Bank deposits yield next to nothing, bond markets are dominated by institutional investors and stock markets wallow near multi-year lows.

Into the breach has stepped the corporate finance arms of the domestic banks, led by ICBC and CCB, offering basic-yield enhancing products through foreign currency options and simple structured notes.

Demand for such products has been huge with transaction volume doubling each year, analysts said.

But nothing more than these basic products is likely to be allowed by the mainland's cautious financial regulators. They fear the major losses that can add up very quickly if investments in products that contain the necessary derivatives go wrong.

That attitude is not likely to change soon in the wake of the scandal at China Aviation Oil. The Singapore-listed, mainland-owned company racked up losses of US$530 million (HK$4.13 billion) by making the wrong bets on oil prices.

A new derivative licensing regime implemented last year, so Beijing could keep better tabs on who was selling what, has also caused banks to move more cautiously with new products.

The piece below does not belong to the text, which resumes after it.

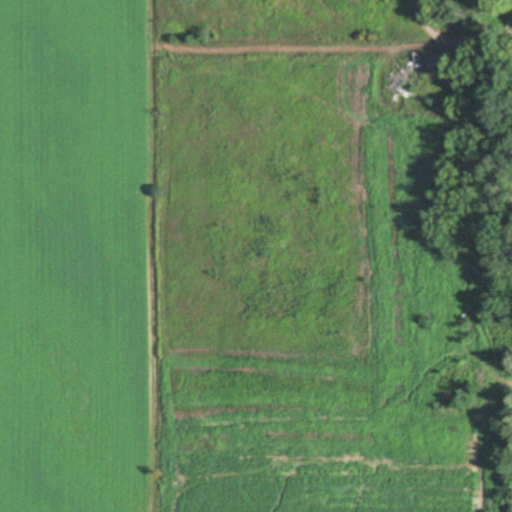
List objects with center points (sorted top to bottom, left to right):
crop: (71, 255)
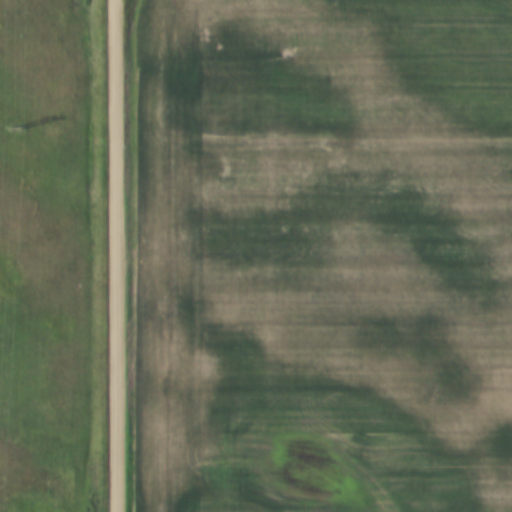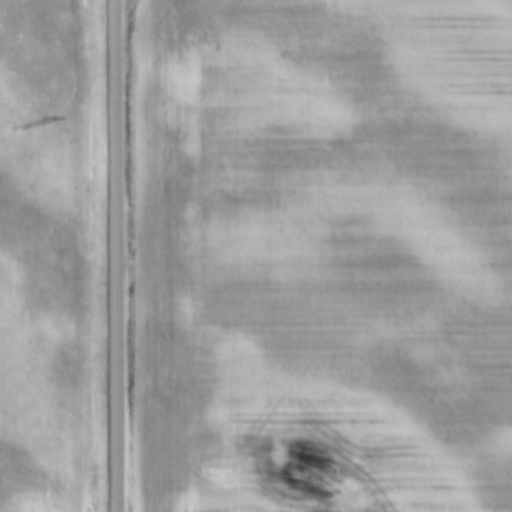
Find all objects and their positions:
power tower: (16, 129)
road: (112, 256)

Analysts said there is good reason for Beijing's insistence on going slow. While domestic companies witness explosive growth, interest and exchange rates continue, as always, to be fixed by the government. That means executives have not had to face the financial stresses that force corporations into disciplined cash management practices.

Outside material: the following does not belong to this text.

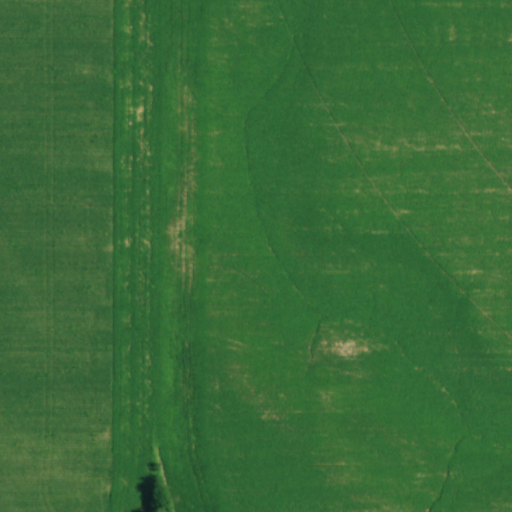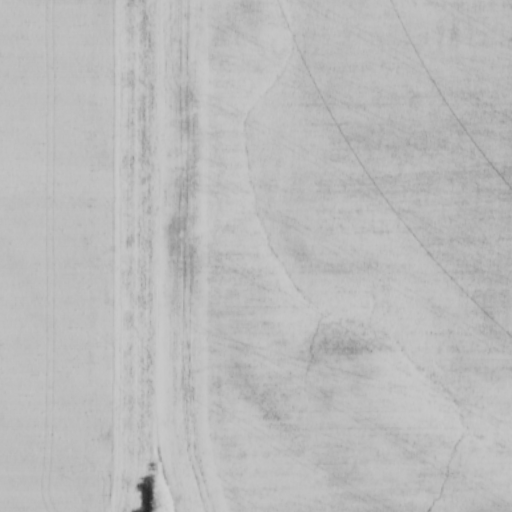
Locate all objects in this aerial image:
crop: (255, 255)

"The sums of money are getting bigger and bigger but the control environment and risk management is very, very limited," Gleave said.

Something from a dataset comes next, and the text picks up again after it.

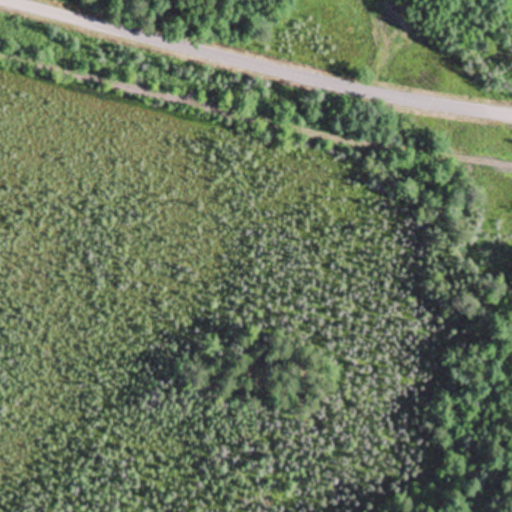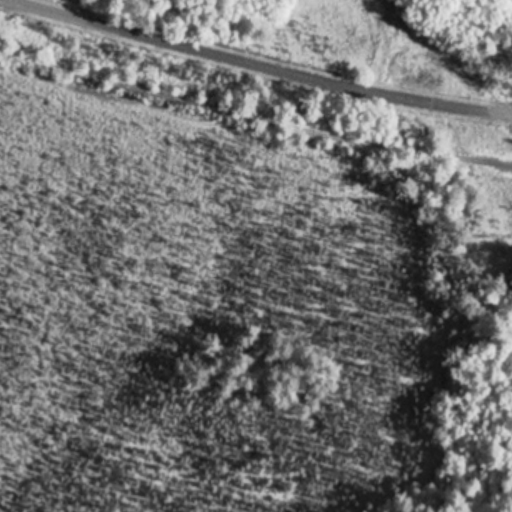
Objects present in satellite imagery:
road: (254, 64)
road: (253, 120)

The market itself is a brake on development because there is not yet a need for the most advanced cash management techniques. "Chinese corporate balance sheets are fairly simple, with basically just debt and assets," said Marc Poirier of French investment bank Societe Generale. "It could take three to five years before the market becomes deeper."

That will see yuan-based interest rate swaps along with futures and currency hedging giving bank customers more ability to mitigate risks at home and abroad. Equity-based products will also come into force.

A market with this greater depth will provide companies with a more stable operating environment and more opportunities to manage the volatility that comes with rapid economic growth.